- _FRAGMENTO DEL DOCUMENTO_
-*-*-
Maarifasasa, una palabra swahili que significa “educación”, simboliza tanto la herramienta como el método para abrir oportunidades reales para los jóvenes en las tecnologías digitales.
Según el Banco Mundial, el desempleo juvenil en el África subsahariana tiene un promedio del 14%, con picos que a veces superan el 30%.
Sin embargo, el continente es el hogar de la población más joven a nivel mundial que aprende rápidamente la tecnología digital.
Esa brecha evidente entre el potencial demográfico y las oportunidades reales está en el corazón del enfoque de Maarifasasa.
“Nuestros jóvenes son el motor de la transformación de África. Al darles acceso a habilidades digitales, no solo estamos creando empleos, sino que estamos construyendo el futuro del continente”, indicó Okello Robert.
-*-*-
- _MATERIAL DE ORIGEN_
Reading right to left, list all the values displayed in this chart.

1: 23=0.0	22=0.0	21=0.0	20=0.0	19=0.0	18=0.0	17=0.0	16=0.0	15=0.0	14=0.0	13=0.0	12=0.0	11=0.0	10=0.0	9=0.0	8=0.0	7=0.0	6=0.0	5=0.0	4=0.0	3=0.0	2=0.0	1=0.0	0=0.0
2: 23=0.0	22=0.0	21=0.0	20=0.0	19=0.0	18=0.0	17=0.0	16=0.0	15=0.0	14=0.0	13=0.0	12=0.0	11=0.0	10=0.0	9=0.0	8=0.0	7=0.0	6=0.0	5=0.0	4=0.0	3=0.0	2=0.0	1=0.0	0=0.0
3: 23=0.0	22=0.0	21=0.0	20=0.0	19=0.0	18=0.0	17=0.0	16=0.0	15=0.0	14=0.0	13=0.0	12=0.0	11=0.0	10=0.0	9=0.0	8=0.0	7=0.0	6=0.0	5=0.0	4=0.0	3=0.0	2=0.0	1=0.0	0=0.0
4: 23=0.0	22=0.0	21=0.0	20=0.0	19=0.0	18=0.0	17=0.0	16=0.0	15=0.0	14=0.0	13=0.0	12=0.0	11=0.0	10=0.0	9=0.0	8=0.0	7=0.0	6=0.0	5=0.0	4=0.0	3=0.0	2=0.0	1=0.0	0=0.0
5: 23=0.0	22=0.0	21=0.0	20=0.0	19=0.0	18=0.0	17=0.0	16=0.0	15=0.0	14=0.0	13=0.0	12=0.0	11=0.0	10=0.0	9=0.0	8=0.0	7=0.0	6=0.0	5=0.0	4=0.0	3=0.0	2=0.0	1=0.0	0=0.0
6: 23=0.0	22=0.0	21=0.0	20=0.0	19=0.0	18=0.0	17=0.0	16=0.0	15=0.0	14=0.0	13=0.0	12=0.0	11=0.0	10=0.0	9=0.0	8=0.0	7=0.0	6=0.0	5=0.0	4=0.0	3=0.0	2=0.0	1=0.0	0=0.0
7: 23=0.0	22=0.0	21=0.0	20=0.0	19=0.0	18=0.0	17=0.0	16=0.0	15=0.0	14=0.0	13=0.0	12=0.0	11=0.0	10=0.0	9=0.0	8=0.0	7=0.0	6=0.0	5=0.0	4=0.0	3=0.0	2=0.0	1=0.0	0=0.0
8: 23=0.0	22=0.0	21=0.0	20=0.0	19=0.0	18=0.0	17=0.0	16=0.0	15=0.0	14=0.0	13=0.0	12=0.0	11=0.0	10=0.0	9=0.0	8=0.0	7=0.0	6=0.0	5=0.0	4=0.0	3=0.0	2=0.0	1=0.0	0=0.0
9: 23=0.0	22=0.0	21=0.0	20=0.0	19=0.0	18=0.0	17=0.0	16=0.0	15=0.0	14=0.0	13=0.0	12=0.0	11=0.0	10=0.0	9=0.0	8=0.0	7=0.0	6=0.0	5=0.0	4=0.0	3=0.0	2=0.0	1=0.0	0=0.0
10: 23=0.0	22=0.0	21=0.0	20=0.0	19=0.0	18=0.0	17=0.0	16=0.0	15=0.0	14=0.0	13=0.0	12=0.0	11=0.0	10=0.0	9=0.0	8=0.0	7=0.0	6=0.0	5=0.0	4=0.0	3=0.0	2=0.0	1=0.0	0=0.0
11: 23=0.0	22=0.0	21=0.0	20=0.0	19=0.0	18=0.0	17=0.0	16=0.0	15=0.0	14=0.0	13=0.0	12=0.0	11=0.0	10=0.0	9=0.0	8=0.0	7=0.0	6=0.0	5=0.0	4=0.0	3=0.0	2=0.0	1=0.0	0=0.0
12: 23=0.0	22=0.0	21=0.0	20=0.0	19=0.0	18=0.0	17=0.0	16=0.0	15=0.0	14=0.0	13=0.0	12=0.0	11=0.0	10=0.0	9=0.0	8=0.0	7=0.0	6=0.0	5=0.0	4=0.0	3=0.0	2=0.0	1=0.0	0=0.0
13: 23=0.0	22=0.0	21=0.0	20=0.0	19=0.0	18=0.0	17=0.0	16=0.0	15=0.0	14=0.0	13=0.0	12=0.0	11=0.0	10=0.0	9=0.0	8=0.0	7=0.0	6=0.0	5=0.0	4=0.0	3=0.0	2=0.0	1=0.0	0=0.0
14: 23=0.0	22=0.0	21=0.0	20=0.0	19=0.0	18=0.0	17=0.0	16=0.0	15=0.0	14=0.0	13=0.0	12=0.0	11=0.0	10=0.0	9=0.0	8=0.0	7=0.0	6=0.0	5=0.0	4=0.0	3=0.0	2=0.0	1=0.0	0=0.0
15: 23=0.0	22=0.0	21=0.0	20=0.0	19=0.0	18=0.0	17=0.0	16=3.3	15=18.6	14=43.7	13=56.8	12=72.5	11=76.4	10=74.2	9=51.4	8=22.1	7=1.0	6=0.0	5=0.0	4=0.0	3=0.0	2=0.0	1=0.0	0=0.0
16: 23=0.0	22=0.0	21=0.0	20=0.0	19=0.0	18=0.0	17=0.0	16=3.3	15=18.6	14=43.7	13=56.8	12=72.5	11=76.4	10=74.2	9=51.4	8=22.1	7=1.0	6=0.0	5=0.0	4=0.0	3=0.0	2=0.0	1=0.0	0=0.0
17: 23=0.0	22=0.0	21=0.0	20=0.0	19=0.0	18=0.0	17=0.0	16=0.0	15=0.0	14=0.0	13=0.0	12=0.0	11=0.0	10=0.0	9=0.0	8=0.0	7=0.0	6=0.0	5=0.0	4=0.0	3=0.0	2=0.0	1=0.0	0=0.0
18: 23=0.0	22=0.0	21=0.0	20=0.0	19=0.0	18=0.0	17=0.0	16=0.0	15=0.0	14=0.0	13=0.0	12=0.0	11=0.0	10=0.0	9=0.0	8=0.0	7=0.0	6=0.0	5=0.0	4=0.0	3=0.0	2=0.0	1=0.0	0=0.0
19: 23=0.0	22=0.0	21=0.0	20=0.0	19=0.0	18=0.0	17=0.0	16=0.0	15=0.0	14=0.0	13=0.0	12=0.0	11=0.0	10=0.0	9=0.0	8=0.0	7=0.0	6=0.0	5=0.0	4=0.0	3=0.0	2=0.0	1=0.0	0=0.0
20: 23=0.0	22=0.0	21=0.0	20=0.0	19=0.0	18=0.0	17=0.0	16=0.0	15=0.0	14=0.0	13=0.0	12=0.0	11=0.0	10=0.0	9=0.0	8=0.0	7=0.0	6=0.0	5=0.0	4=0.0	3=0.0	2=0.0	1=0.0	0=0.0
-*-*-
- _CONSIGNA 1_
Traduce al inglés esta oración del fragmento del documento: «Según el Banco Mundial, el desempleo juvenil en el África subsahariana tiene un promedio del 14%, con picos que a veces superan el 30%.»
- _CONSIGNA 2_
Resume en dos oraciones el fragmento del documento.

- _SOLUCIÓN 1_
According to the World Bank, youth unemployment in sub-Saharan Africa averages 14%, with peaks that sometimes exceed 30%.

- _SOLUCIÓN 2_
Maarifasasa, palabra swahili que significa «educación», busca abrir oportunidades reales en las tecnologías digitales para los jóvenes de África. Su enfoque responde a la brecha entre la población más joven del mundo y un desempleo juvenil que en el África subsahariana promedia el 14%, según el Banco Mundial.